I hope I could helped somewhat.
Hi Jen,
Funnily enough I ran a branding workshop this afternoon! It's definitely something worth spending proper time on to get it right, starting way before the logo and tagline. To get to these more creative outputs, you need to ask various questions of yourself/your organisation or business, to make sure that what you come up with has a solid basis, rather than just looking good. I guess this is about separating out 'visual branding and logos' from 'building a brand' - two separate, yet related things. Just as a few examples of things you may want to think about - who are you trying to reach? who are your competitors? what makes you different? As you say, it is like a puzzle with several vital pieces. All of these together will (or should) affect how you develop your brand. Feel free to drop me a line if I can offer you any further advice!
Lara
Hi there!
Split the main task into smaller ones and solve them one after another. As applied to the logo and visual identity, don't be afraid to stand out from the crowd.
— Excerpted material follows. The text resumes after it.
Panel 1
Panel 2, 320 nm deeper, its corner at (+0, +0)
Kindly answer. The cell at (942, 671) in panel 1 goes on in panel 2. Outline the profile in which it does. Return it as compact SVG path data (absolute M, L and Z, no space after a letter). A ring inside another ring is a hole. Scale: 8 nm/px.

The purpose of your visual identity is to help your customers to distinguish your brand from the rest on the market. However people feel more comfortable when they look and act the same way everyone around them do. So when it comes to logo design, some just afraid to accept bold creative ideas and therefore lean toward overused cliche concepts; some try to mimic the style of the famous brands; some gather countless focus groups in hope to evade the responsibility of making the final decision. Try to avoid such mistakes. It's quite easy — just don't be afraid to be different.
Cheers,
Alex
Jen,
When I first read your question, I thought "she's in marketing, she must know this, what is she really looking for?" Then I read your question again. You know the fundamentals of branding, your asking about prioritizing. People are 1. VISUAL 2. RELATIONAL Being these two things consistently should be your priority in my opinion.
I was going to answer this from a legal perspective but I see that Larry Robins has pretty well covered that for you. I think you have plenty of answers from the business perspective.
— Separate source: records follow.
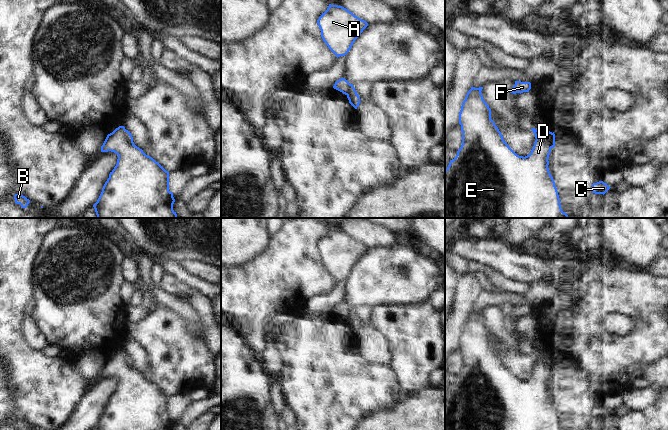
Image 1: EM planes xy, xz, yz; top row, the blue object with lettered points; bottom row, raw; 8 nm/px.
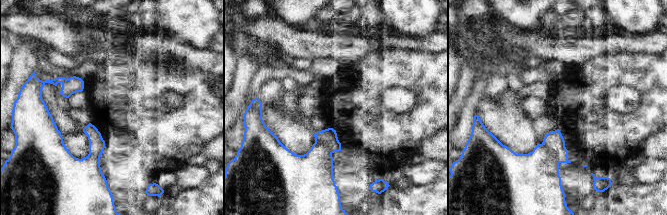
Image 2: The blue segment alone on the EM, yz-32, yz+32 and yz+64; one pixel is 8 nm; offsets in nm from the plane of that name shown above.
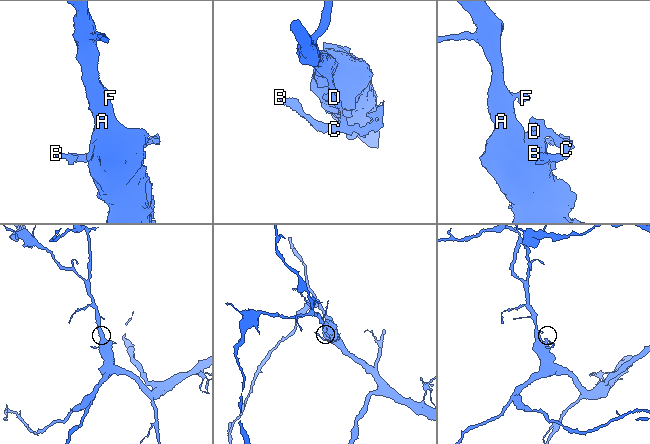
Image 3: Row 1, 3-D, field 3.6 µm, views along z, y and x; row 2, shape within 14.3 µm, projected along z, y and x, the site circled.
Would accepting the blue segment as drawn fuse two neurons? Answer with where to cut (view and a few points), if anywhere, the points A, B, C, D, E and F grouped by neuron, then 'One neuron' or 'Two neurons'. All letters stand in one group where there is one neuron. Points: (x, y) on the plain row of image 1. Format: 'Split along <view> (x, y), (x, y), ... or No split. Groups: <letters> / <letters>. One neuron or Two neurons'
Split along xy (125, 353), (125, 363), (133, 368). Groups: A D E F / B C. Two neurons

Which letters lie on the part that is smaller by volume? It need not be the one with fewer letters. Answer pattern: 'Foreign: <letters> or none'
Foreign: B, C

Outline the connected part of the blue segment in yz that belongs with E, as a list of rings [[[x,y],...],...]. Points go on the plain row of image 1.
[[[471,311],[462,326],[459,337],[462,369],[445,394],[445,430],[561,430],[554,403],[548,392],[550,368],[536,363],[529,379],[517,379],[504,365],[491,343],[491,333],[483,323],[482,313],[483,311]]]

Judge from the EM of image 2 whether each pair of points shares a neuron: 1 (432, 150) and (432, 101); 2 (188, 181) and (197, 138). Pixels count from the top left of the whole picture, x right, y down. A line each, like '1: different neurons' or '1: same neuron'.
1: different neurons
2: different neurons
I would just emphasize the importance of clearing the availability of the mark/brand and urge that the availability of the mark should be one of the first steps, if not THE first step to building your brand. Because the last thing you want is to invest in a brand only to be forced to stop that investment, waste what you have already invested and stop adopting the mark because a related business was using and has rights in a similar mark that precedes your adoption of the mark. Also, even before investing in the mark, it is important to not become attached to a particular mark before knowing that the mark is available.
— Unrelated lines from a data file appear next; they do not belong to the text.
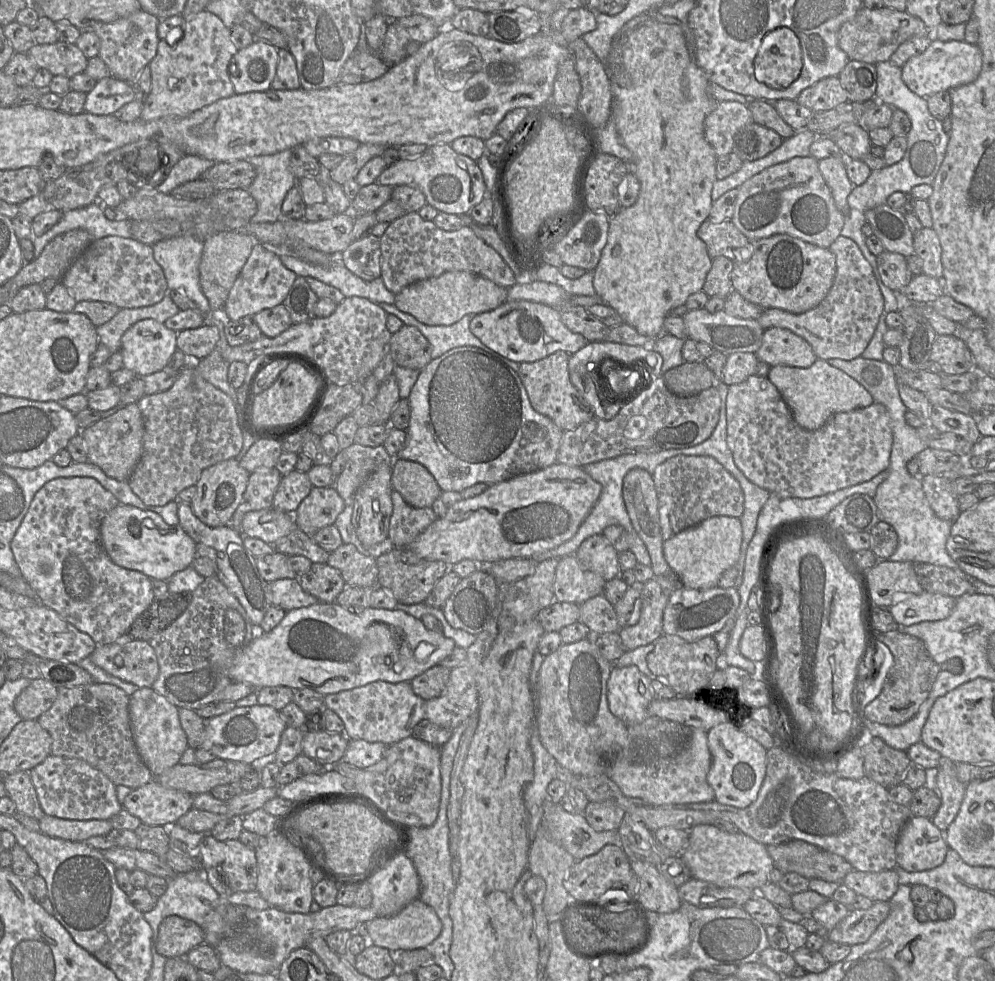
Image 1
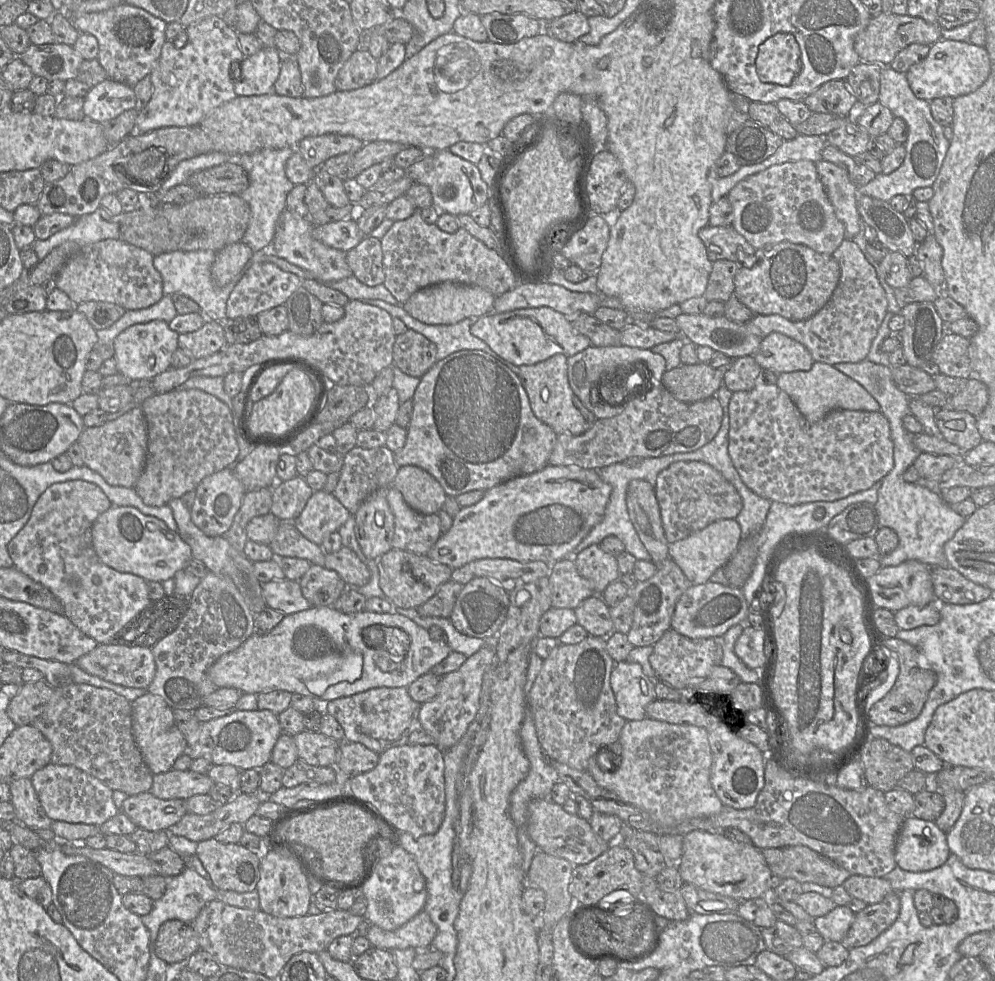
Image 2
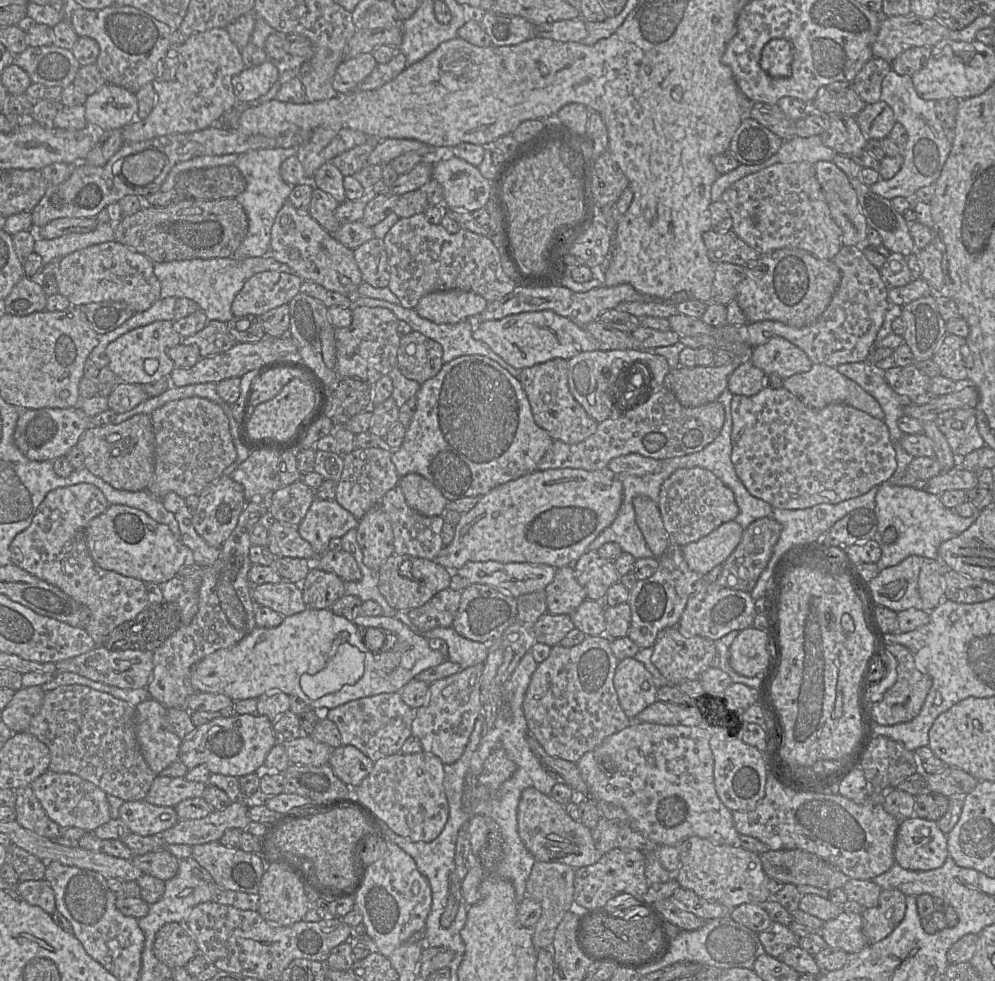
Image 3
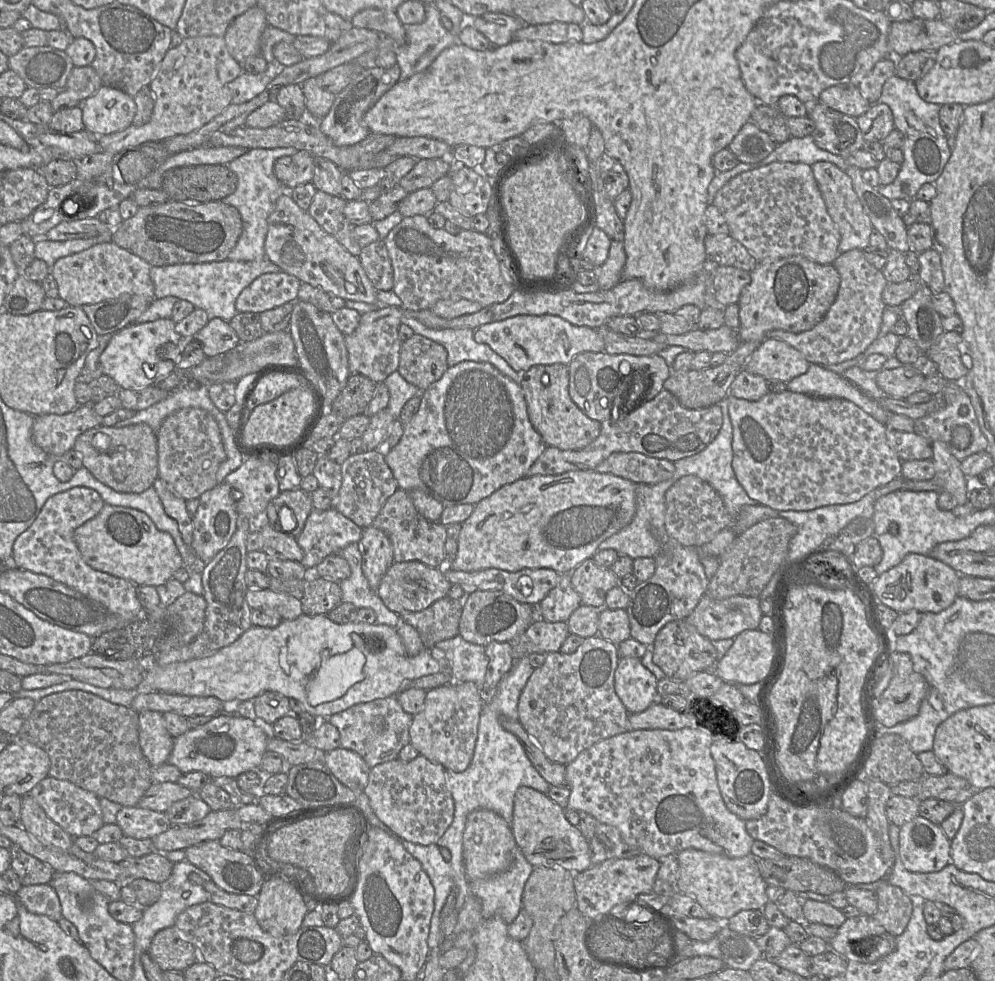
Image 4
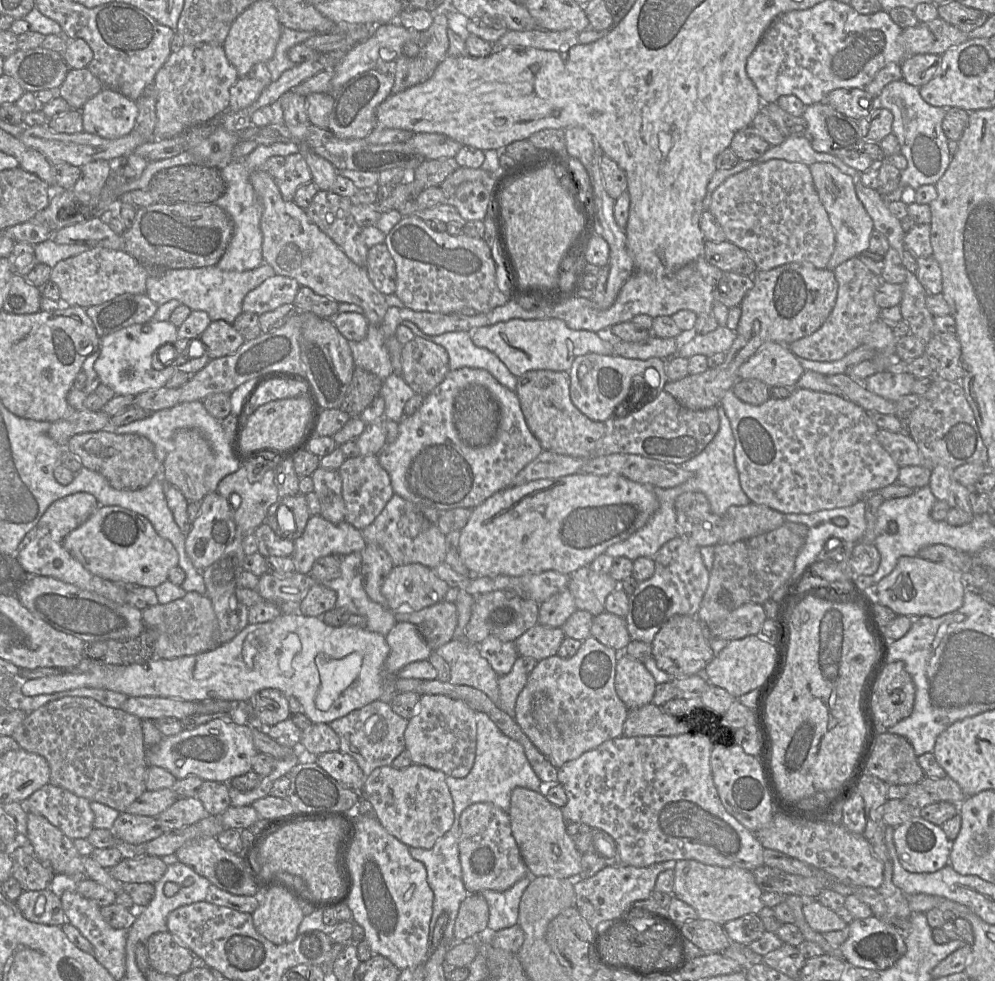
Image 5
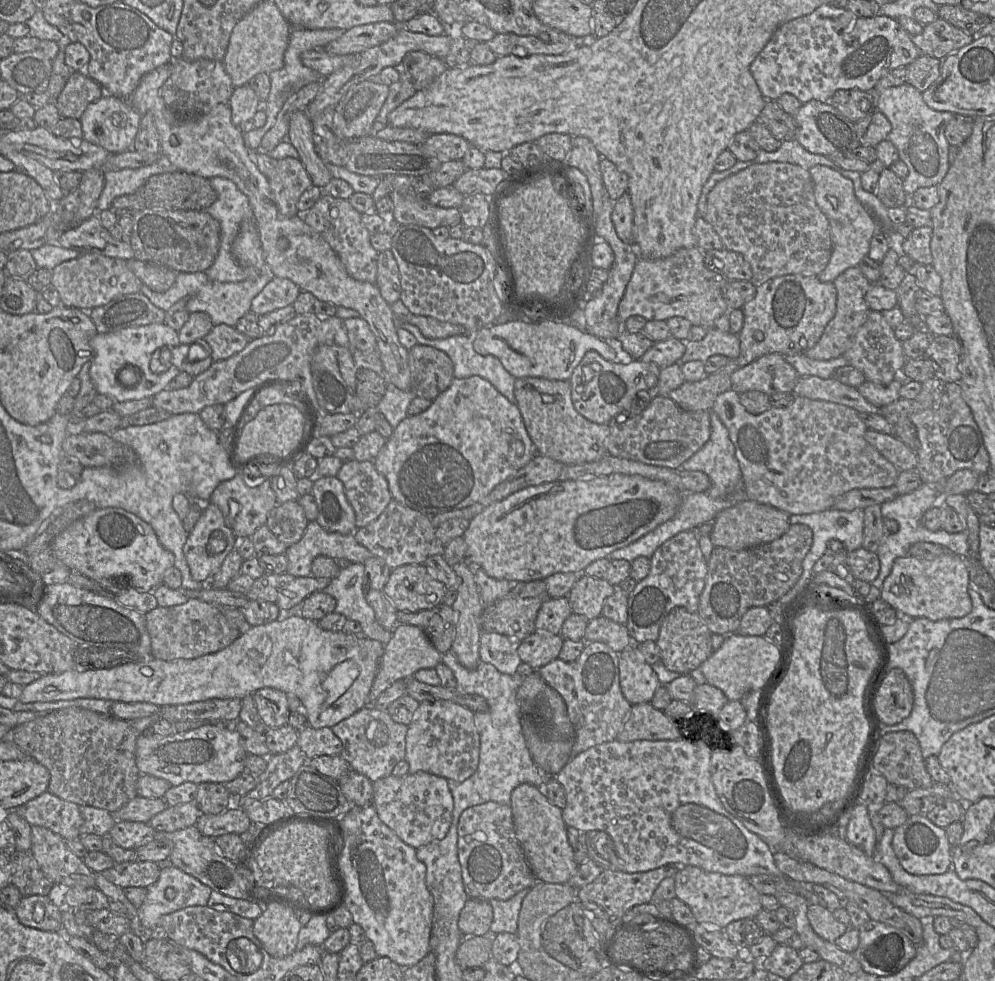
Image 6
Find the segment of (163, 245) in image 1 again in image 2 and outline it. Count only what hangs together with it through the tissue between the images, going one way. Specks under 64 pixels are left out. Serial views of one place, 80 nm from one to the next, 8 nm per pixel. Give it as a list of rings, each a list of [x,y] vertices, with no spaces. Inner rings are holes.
[[[212,250],[172,251],[154,256],[153,265],[161,274],[164,295],[173,293],[185,295],[199,305],[200,312],[207,320],[223,322],[228,319],[226,317],[226,302],[241,275],[237,275],[223,287],[216,286],[211,278],[214,258],[215,252]]]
I have seen too many businesses proceed with adopting a mark that either was not sufficiently searched at the onset and attracted a demand letter from an existing business, or the business owner could not move away from the problematic mark despite our advice to do so because that owner was too enamored with the mark. I encourage you to review some helpful videos and resources on the U.S. Patent and Trademark Office website at www.uspto.gov.
Good luck.
What a loaded question...but the short and sweet of it to me (and my clients is), in no particular order - Who are you
- What do you stand for
- What does your brand mean to your customers
- What do you want it to mean
- What is your value proposition to your customers
- Why are you in business?
- What should anyone care you are in business?
- What problem are you solving?
- When your customer leaves an interaction with you (or your business) what do you want them to think of their experience.
I could go on...
Having a nice logo, tagline, etc... are the last things you need to be concerned with, because it won't mean anything to anyone, including yourself, without truly understanding the above. You will just be throwing money away to answer the above starting from a logo or tagline.